The diocese also acknowledged, in a separate letter on its Web site, that Barmasse had come to Tucson from the Archdiocese of Los Angeles after police there dropped a sexual abuse investigation against him.

Gray, by then in his mid-30s, read about the list of priests in the local newspaper and called the reporter, who referred him to a lawyer. Attorney Lynne Cadigan asked Gray who else might have been abused and he started listing names. At the top were Jim O'Brien and Mike Moylan.

Cadigan paused: Moylan had sent her an e-mail that very same day. Gray promised he'd call O'Brien and give him her number.

Within days, the childhood friends were together again, this time sitting in Cadigan's office sharing the darkest secret of their lives.

"I was shocked," said Gray. "I thought I'd never see the day that these guys would be sitting in the same room with me again."

Since that day, the three have grown close again but they have never told each other the details of what happened with Barmasse. The guilt and shame, they say, is too overwhelming.

Gray, who believes he was the first of the three to be abused, agonizes over whether he could have protected his friends. O'Brien wonders the same thing about Moylan, who started hanging out with Barmasse just when O'Brien pulled away.

"To this day, I sit there and I still feel that guilt. When Mike talks about things that trigger him, I'm just like ... damn it. Why, why?" Gray said.

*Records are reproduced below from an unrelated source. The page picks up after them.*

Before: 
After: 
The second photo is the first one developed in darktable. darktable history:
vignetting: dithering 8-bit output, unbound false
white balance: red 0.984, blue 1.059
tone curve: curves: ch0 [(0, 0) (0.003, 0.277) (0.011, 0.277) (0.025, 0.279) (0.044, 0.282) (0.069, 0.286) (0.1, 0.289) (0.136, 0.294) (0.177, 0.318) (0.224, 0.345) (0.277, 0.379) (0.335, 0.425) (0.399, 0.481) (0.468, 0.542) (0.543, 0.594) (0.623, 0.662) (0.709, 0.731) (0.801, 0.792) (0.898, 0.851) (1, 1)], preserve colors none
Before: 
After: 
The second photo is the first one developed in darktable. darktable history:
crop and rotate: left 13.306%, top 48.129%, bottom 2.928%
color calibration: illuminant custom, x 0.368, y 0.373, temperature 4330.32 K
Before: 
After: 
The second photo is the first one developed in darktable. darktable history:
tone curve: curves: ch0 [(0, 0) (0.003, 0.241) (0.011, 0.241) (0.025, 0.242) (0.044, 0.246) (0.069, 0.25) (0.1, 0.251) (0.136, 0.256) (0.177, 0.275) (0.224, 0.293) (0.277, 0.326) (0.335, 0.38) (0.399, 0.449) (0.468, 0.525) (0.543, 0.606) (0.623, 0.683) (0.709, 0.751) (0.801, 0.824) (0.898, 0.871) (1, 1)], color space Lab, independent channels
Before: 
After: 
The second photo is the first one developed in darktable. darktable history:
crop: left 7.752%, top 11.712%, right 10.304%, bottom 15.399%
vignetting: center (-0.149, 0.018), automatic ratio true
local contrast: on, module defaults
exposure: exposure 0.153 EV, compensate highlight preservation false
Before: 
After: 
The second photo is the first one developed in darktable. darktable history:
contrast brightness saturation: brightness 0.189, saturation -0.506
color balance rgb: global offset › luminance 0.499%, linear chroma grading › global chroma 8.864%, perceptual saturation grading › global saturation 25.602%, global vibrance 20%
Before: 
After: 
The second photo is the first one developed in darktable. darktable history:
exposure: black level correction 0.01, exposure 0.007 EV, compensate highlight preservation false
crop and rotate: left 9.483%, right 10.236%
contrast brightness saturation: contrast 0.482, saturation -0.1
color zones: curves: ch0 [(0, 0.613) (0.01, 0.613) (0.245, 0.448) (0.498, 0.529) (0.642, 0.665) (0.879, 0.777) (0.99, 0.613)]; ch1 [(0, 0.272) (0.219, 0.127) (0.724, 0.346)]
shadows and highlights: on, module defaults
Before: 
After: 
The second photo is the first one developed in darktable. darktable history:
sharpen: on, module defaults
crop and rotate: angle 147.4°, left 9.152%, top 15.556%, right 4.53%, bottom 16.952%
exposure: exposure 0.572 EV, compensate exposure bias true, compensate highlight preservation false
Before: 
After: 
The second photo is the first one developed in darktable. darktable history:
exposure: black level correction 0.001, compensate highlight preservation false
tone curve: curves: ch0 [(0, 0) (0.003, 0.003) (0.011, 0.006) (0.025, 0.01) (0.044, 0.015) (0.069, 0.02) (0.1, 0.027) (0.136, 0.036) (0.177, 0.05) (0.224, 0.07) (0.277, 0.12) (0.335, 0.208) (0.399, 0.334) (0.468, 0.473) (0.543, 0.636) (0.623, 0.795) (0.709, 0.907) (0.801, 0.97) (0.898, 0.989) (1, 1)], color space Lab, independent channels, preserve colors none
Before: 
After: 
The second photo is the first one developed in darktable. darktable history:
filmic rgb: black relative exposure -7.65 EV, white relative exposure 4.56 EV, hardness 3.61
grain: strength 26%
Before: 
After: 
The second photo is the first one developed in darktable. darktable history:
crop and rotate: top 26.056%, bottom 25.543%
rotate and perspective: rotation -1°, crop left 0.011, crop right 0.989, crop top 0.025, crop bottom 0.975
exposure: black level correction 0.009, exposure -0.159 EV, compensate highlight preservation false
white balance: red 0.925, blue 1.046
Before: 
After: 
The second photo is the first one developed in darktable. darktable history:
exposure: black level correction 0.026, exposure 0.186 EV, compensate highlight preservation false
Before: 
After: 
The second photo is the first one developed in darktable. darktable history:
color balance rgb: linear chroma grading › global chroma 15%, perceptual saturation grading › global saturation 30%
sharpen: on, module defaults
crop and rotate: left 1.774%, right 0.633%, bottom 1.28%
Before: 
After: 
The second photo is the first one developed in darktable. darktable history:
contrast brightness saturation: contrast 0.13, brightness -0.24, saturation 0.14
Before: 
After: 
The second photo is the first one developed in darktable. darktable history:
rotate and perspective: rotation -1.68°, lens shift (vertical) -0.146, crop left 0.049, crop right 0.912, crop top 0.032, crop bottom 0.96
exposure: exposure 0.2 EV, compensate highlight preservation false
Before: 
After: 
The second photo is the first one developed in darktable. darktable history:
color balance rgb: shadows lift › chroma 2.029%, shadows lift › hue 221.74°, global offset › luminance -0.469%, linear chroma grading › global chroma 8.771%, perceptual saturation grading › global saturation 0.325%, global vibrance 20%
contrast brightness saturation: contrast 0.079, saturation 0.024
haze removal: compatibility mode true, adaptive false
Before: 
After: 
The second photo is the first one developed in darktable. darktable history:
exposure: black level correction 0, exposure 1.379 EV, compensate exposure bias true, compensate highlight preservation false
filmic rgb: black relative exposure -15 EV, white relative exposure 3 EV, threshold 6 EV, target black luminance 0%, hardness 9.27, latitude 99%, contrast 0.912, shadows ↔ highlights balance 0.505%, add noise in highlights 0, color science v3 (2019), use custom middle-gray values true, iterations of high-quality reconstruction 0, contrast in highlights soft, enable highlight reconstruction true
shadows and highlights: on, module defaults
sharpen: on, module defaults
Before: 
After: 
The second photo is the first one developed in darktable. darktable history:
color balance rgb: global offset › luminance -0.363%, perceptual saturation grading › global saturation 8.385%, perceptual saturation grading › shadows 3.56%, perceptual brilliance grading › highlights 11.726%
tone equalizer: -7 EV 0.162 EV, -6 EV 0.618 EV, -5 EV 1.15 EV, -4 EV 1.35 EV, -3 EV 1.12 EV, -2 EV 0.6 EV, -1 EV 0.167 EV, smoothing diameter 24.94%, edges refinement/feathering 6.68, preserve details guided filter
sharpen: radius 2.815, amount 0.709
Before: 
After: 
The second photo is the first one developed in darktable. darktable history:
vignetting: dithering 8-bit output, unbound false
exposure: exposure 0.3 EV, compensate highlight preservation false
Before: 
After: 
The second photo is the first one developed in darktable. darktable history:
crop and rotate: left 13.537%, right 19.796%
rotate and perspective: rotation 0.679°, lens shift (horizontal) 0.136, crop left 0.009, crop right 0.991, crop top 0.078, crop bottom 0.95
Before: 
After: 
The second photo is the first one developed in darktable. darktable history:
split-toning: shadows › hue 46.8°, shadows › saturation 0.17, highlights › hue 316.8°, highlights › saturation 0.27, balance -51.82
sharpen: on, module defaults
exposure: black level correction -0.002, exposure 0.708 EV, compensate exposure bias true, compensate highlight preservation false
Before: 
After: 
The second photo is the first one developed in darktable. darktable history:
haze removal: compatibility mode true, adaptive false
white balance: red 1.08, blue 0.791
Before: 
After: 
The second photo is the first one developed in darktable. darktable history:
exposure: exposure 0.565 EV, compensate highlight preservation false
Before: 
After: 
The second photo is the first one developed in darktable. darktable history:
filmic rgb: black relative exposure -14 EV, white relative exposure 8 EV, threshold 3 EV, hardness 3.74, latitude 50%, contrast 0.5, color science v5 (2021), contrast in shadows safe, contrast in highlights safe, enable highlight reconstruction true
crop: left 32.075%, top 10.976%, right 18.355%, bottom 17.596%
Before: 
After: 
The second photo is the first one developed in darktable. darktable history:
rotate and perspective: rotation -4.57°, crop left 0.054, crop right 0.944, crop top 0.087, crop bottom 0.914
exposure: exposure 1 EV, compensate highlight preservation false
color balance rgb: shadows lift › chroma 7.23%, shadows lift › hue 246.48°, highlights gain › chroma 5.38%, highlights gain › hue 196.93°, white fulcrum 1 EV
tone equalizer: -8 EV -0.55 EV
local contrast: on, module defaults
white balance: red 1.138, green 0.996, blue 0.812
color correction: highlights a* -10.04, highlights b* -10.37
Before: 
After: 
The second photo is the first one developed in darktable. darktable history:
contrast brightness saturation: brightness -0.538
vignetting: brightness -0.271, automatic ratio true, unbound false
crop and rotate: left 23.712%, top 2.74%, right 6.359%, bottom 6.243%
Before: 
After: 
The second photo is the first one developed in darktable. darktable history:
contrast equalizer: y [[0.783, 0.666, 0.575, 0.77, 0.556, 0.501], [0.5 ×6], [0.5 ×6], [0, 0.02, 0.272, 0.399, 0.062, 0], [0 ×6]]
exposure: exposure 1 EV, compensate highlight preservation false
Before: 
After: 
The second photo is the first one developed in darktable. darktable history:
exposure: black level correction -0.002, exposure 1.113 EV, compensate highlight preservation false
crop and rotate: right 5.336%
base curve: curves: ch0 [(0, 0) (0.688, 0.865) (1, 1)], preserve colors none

They are focusing on rebuilding their friendship. They talk frequently by phone and get together for dinner whenever Gray returns to Tucson from his new home in Colorado.

They all still bear the scars of Father Kevin, and of many victims of clergy abuse: alcoholism, depression, troubled relationships, sexual insecurity, trouble with authority.

Most of all, however, the three are overwhelmed with anger at the church that abandoned them — and, they feel, abandons them still. The settlement will never mean anything, they say, as long as Barmasse remains a free man.

"The priests are out there living their lives, they could be living right next door to you," Gray said. "It's finished for them, but it's not finished for me. It's something I'll live with for the rest of my life."

Now 55, Barmasse lives in Westlake Village, near Los Angeles, protected from prosecution by a statute of limitations that long ago expired. When reached by phone, he had no comment.